Ordered that the order of fact-finding and disposition is affirmed, without costs or disbursements.

In this proceeding pursuant to Social Services Law § 384-b to terminate the mother's parental rights on the grounds of mental illness, permanent neglect, and abandonment, the mother was diagnosed with schizoaffective disorder with bipolar features and exhibited delusional behavior. After fact-finding and dispositional hearings, the Family Court found that the petitioner had established by clear and convincing evidence that the mother had permanently neglected the child, that the mother was presently and for the foreseeable future unable to provide proper and adequate care for the child by reason of mental illness, and that the best interests of the child required that the mother's parental rights be terminated and the child freed for adoption.

The mother does not challenge the finding of permanent neglect on appeal. However, contrary to the petitioner's contention, the propriety of the finding of mental illness is not academic. That finding influenced the determination of permanent neglect, and was in and of itself stigmatizing to the mother (see Matter of Albert Francis B., 66 A.D.3d 769 [2009]).
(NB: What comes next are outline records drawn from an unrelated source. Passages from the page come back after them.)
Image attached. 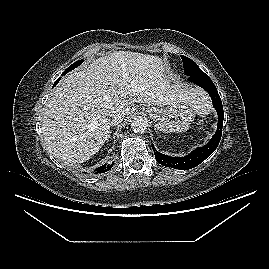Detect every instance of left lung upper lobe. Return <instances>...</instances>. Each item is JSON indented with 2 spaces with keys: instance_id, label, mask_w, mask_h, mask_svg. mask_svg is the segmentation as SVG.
Listing matches in <instances>:
<instances>
[{
  "instance_id": "obj_1",
  "label": "left lung upper lobe",
  "mask_w": 269,
  "mask_h": 269,
  "mask_svg": "<svg viewBox=\"0 0 269 269\" xmlns=\"http://www.w3.org/2000/svg\"><path fill=\"white\" fill-rule=\"evenodd\" d=\"M182 61H183V66H184V73L187 76H193V75H197L200 73H204L199 67L198 65L192 61L191 59H189L186 56L181 55Z\"/></svg>"
}]
</instances>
The agency established by clear and convincing evidence that the mother was unable to properly and adequately care for the child, now and in the foreseeable future, by reason of mental illness (see Social Services Law § 384-b [3] [g]; [4] [c]), inter alia, through the testimony of a court-appointed clinical psychologist. Many of the records relied upon by him were admissible as business records (see Matter of Skylar F. [David Judah P.], 121 A.D.3d 611 [2014]; Matter of Anthony H. [Karpati], 82 A.D.3d 1240 [2011]) and, in any event, his reliance as an expert upon those records was not error (see Hinlicky v Dreyfuss, 6 N.Y.3d 636, 648 [2006]; Matter of Summer SS. [Thomas SS.], 139 A.D.3d 1118 [2016]; Matter of Kaitlyn X. [Arthur X.], 122 A.D.3d 1170 [2014]).

The parties' remaining contentions are without merit.

Accordingly, the Family Court properly terminated the mother's parental rights on the ground that she is presently and for the foreseeable future unable, by reason of mental illness, to provide proper and adequate care for the child.